Nous passons ensuite à une des rubriques qui nous intéresse le plus : les tarifs. En résumé, les créateurs / distributeurs peuvent choisir de permettre aux utilisateurs soit d’acheter le contenu, soit de le louer à un prix qu’ils fixent. Pour l’achat, on peut décider ou non de laisser les utilisateurs de télécharger le film et pour la location, on choisit une durée comprise entre 24 heures et une année. Concernant le prix, je me suis souvenu qu’aux Films Sauvages, société de production des courts-métrages où j’ai travaillé, nous pratiquions l’achat à 3,7$ et la location à 1,7$ pour une durée de 24 heures. J’ai malgré tout recherché ce que d’autres sociétés de distribution de court-métrages proposaient et ai vérifié que les prix étaient aux mêmes alentours, entre 2$ et 4$. Puisque notre contenu est un film d’études et assez niche, j’ai décidé de fixer le prix à 1,20$ pour l’achat sans possibilité de téléchargement et 0,99$ (montant minimum autorisé par le site) pour la location pendant 72 heures.
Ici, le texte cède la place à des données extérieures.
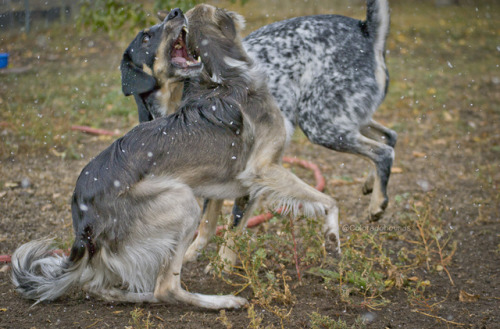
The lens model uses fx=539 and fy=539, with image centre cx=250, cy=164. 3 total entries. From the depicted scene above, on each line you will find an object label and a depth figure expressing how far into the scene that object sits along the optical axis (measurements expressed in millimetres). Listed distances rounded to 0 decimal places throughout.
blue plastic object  4469
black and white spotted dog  3982
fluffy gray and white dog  2930
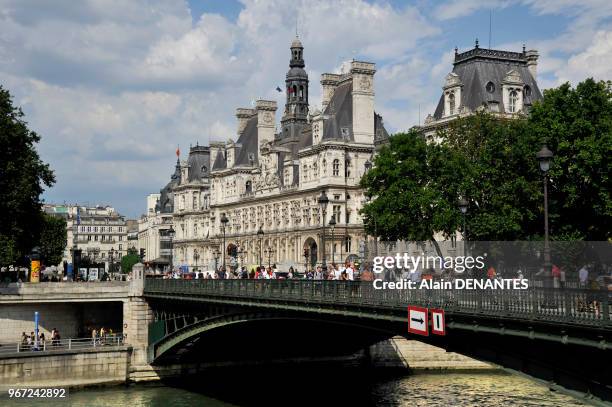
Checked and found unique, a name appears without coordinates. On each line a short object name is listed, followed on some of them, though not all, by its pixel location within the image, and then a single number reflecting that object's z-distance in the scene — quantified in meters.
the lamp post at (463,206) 38.24
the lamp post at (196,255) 160.38
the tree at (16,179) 67.00
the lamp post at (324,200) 46.52
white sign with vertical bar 28.41
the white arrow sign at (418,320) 29.20
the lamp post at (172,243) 166.12
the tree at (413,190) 65.38
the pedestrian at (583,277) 25.42
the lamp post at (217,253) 143.38
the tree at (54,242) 120.06
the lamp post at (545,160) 27.75
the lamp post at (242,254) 133.15
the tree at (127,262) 163.11
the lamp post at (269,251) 121.50
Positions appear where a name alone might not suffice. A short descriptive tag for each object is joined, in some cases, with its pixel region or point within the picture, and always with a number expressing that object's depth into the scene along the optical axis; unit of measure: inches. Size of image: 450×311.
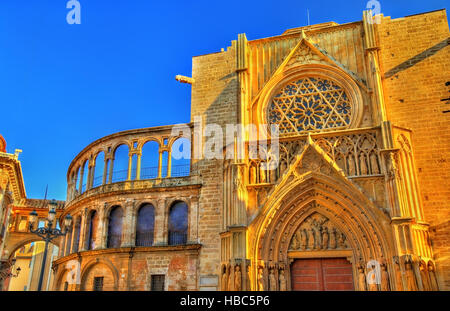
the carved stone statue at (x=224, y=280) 667.0
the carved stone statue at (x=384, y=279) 610.5
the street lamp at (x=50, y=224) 569.6
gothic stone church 646.5
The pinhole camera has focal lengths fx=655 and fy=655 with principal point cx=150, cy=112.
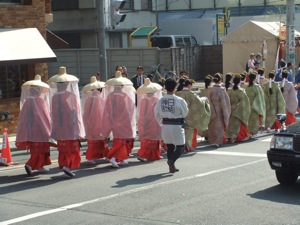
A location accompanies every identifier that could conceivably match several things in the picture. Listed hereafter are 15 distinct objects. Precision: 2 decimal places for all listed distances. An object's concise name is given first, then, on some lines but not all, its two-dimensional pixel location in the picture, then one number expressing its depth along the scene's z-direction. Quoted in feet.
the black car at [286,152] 31.24
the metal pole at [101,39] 59.47
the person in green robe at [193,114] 47.44
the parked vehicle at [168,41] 114.73
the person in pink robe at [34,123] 38.22
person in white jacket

Dans la rubrique « Vidéos », il s’agissait seulement de choisir la vidéo du film et la bande annonce qu’on a déjà mise en ligne et, si l’on veut, des extras qui apparaîtront sur la page. Puis, nous avançons à la rubrique « Apparence » où nous pouvons choisir la palette de couleurs et où nous devons choisir une affiche pour le film. J’ai choisi une combinaison entre le violet et le noir car je trouve que cela rend bien compte du film.

Enfin, les trois dernières rubriques sont optionnelles et permettent d’ajouter le nom de l’équipe technique, d’autoriser ou non les commentaires sur la vidéo ou ajouter les réseaux sociaux du film.

Voilà, notre page est faite et fin prête à être publiée et partagée !

Page VOD du film. Elle peut encore être modifiée.

Acte III : La trouvaille d’un public

La première chose que j’ai faite a été de publier des posts sur mes réseaux sociaux, afin que mon cercle de connaissances les partage. Cela permettra à la page d’obtenir une première visibilité. Pour sortir de mon cercle restreint, j’ai écrit le même post sur des groupes Facebook spécialisés en cinéma expérimental comme par exemple « Chaotic Cinema ». En espérant que cela aura un impact sur les ventes !

Post Facebook de l’auteur

Épilogue

Alors, quel bilan en tirer ? Je dirais, personnellement, que cette expérience est plutôt positive, car elle m’a montré une fois de plus la facilité avec laquelle on peut partager notre propre contenu en ligne et le faire monétiser. Or, le talon d’Achille évident de ces nouvelles opportunités est qu’on est vite noyé dans le flux d’images qui nous est présenté quotidiennement.

J’attendrai un mois avant de tirer un bilan définitif, car il faut un peu de temps pour voir si les gens se sont suffisamment intéressés au film pour le louer ou l’acheter. Entre temps, j’irai regarder ce qu’il y a de nouveau sur MUBI.